[Collection entries]
»»

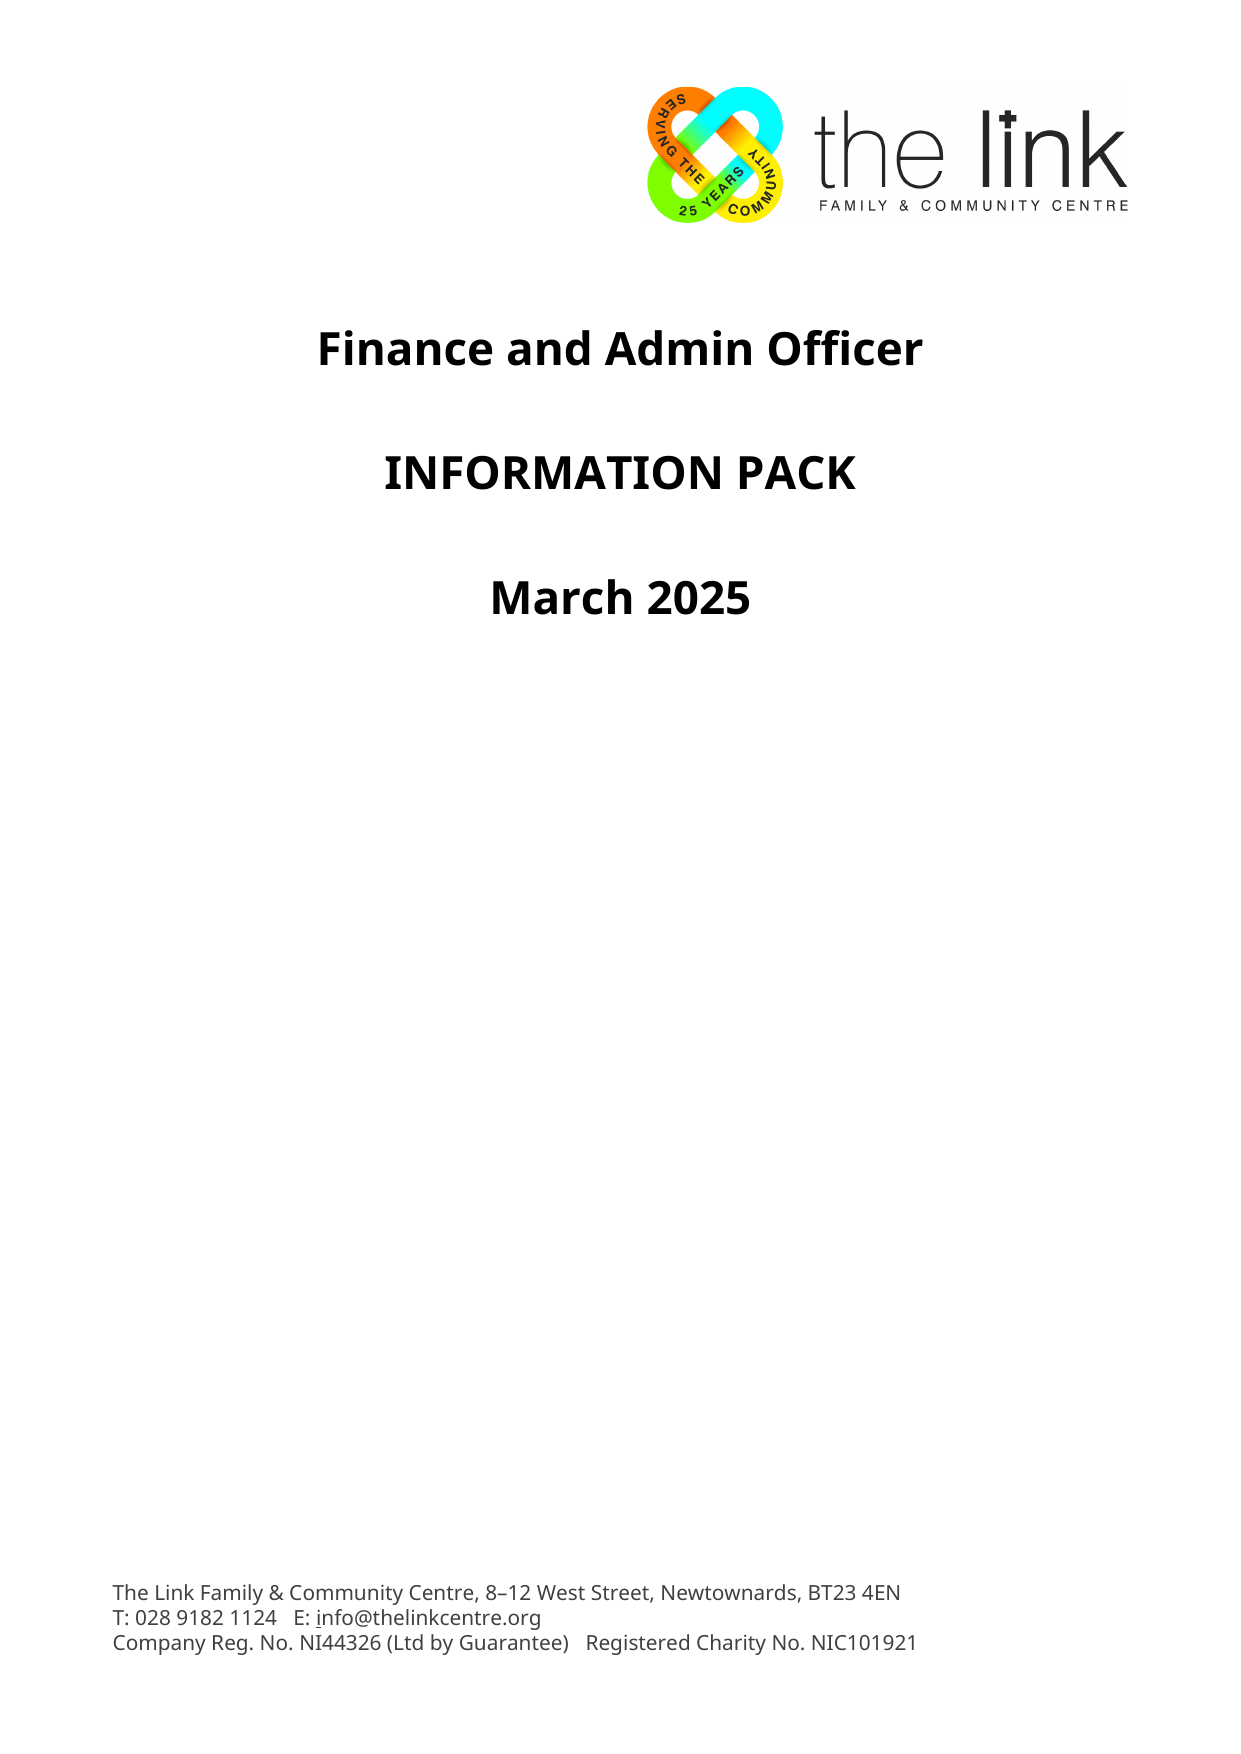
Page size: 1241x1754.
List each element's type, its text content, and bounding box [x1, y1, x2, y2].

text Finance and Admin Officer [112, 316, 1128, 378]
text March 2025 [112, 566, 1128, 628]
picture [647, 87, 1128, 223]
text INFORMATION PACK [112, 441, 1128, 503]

««

● Directions
Copy the data word for word. Pictures do not go in the copy.

● Written answer
Page size: 1241x1754.
List each element's type, its text content, and bounding box [x1, y1, x2, y2].

text Finance and Admin Officer [112, 316, 1128, 378]
text March 2025 [112, 566, 1128, 628]
picture [647, 87, 1128, 223]
text INFORMATION PACK [112, 441, 1128, 503]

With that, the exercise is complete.